Au regard des pièces produites aux débats et notamment du décompte de la créance en date du 5 septembre 2024, M. [F] a emprunté la somme de 15000,00 euros, il a réglé la somme de 9995,18 euros, il reste donc à devoir la somme de 5004,82 euros.

Il y a lieu de faire droit à la demande en paiement de la SA BANQUE CIC SUD OUEST à hauteur de la somme de 5004,82 euros, outre intérêts au taux légal depuis la mise en demeure du 13 septembre 2022.

Sur les demandes accessoires

Sur les dépens

Aux termes de l’article 696 du code de procédure civile, la partie perdante est condamnée aux dépens, à moins que le juge, par décision motivée, n’en mette la totalité ou une fraction à la charge d’une autre partie.

M. [P] [F], partie perdante, sera condamné aux dépens.

Sur l’article 700 du Code de procédure civile

Le juge condamne la partie tenue aux dépens ou qui perd son procès à payer :

1° A l’autre partie la somme qu’il détermine, au titre des frais exposés et non compris dans les dépens ;

2° Et, le cas échéant, à l’avocat du bénéficiaire de l’aide juridictionnelle partielle ou totale une somme au titre des honoraires et frais, non compris dans les dépens, que le bénéficiaire de l’aide aurait exposés s’il n’avait pas eu cette aide. Dans ce cas, il est procédé comme il est dit aux alinéas 3 et 4 de l’article 37 de la loi n° 91-647 du 10 juillet 1991.

Dans tous les cas, le juge tient compte de l’équité ou de la situation économique de la partie condamnée. Il peut, même d’office, pour des raisons tirées des mêmes considérations, dire qu’il n’y a pas lieu à ces condamnations.

Les parties peuvent produire les justificatifs des sommes qu’elles demandent. La somme allouée au titre du 2° ne peut être inférieure à la part contributive de l’Etat majorée de 50 %.

Condamné aux dépens, M. [P] [F] devra verser une somme qu’il est équitable de fixer à 300,00 euros à la SA BANQUE CIC SUD OUEST sur le fondement de l’article 700 du code de procédure civile.

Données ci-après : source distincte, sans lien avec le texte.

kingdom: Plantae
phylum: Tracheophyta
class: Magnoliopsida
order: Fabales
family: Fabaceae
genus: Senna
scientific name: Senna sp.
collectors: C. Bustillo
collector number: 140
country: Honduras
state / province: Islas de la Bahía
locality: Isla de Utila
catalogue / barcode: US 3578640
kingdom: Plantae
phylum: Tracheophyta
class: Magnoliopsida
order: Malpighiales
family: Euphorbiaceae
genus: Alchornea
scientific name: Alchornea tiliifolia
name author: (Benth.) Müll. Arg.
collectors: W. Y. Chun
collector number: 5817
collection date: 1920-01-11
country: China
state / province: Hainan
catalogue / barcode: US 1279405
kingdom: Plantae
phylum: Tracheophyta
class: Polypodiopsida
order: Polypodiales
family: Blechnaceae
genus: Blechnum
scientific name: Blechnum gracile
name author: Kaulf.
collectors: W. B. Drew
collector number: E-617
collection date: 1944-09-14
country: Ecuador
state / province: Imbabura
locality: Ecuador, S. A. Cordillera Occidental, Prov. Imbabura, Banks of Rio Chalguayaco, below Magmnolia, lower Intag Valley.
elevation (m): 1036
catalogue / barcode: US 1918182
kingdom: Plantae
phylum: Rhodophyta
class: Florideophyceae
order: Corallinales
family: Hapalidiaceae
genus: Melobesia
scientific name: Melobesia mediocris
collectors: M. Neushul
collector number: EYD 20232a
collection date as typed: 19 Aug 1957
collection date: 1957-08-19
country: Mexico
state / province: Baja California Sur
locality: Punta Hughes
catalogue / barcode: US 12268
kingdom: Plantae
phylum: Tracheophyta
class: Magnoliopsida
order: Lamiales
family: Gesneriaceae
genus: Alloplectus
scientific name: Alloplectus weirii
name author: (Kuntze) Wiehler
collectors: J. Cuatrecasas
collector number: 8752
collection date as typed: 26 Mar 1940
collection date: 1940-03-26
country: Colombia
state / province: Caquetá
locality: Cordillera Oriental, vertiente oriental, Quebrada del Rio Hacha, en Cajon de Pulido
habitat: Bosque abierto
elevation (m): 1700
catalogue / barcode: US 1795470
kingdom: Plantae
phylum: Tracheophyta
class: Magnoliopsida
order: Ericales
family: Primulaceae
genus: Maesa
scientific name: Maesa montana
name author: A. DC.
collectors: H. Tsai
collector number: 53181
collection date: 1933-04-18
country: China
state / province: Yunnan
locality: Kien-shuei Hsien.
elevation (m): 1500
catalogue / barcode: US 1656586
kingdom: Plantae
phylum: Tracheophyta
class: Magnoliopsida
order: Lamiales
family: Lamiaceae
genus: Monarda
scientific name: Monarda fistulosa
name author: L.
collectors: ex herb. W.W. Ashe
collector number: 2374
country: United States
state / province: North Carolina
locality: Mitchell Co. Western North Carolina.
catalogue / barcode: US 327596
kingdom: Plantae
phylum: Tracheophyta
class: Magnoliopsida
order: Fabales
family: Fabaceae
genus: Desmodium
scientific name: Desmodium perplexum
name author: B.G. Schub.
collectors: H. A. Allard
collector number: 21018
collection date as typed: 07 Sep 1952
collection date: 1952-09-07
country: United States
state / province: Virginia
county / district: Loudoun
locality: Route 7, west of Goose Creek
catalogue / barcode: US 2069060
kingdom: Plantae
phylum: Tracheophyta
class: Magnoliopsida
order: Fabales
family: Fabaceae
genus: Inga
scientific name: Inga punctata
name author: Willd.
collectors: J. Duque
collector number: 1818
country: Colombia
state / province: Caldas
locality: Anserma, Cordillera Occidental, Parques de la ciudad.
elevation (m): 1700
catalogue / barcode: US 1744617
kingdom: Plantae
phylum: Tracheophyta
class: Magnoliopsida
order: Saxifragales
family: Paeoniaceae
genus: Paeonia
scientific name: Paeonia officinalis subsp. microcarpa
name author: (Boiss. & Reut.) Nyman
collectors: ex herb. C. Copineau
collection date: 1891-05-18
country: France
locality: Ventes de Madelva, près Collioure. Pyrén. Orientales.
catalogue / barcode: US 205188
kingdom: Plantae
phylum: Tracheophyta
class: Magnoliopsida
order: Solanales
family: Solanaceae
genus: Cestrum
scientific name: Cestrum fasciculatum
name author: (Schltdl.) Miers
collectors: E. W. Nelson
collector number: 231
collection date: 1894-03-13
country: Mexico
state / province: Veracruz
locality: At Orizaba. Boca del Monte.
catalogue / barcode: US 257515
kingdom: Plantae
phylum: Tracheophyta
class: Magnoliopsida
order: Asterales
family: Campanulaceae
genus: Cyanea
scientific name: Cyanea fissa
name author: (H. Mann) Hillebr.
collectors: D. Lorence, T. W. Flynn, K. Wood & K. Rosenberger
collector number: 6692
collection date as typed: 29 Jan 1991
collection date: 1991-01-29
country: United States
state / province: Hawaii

Sur l’exécution provisoire

Aux termes de l’article 514 du code de procédure civile, les décisions de première instance sont de droit exécutoires à titre provisoire à moins que la loi ou la décision rendue n’en dispose autrement.

Il convient de rappeler que l’exécution provisoire est de droit.

PAR CES MOTIFS

Le juge des contentieux de la protection, statuant publiquement, par jugement réputé contradictoire rendu en premier ressort et par mise à disposition au greffe,

DECLARE recevable l’action de la banque CIC SUD OUEST;

PRONONCE la résolution judiciaire du contrat pour inexécution des obligations du titulaire M. [P] [F];

CONSTATE la déchéance du droit aux intérêts conventionnnels de la Banque CIC SUD OUEST;

CONDAMNE M. [P] [F] à payer à la banque CIC SUD OUEST la somme de 5004,82 euros avec intérêts à taux légal à compter de la mise en demeure le 13 septembre 2023 ;

CONDAMNE M. [P] [F] à payer la somme de 300,00 euros à la SA BANQUE CIC SUD OUEST sur le fondement de l’article 700 du Code de procédure civile ;

CONDAMNE M. [P] [F] aux dépens de l’instance ;

RAPPELLE que l’exécution provisoire est de droit.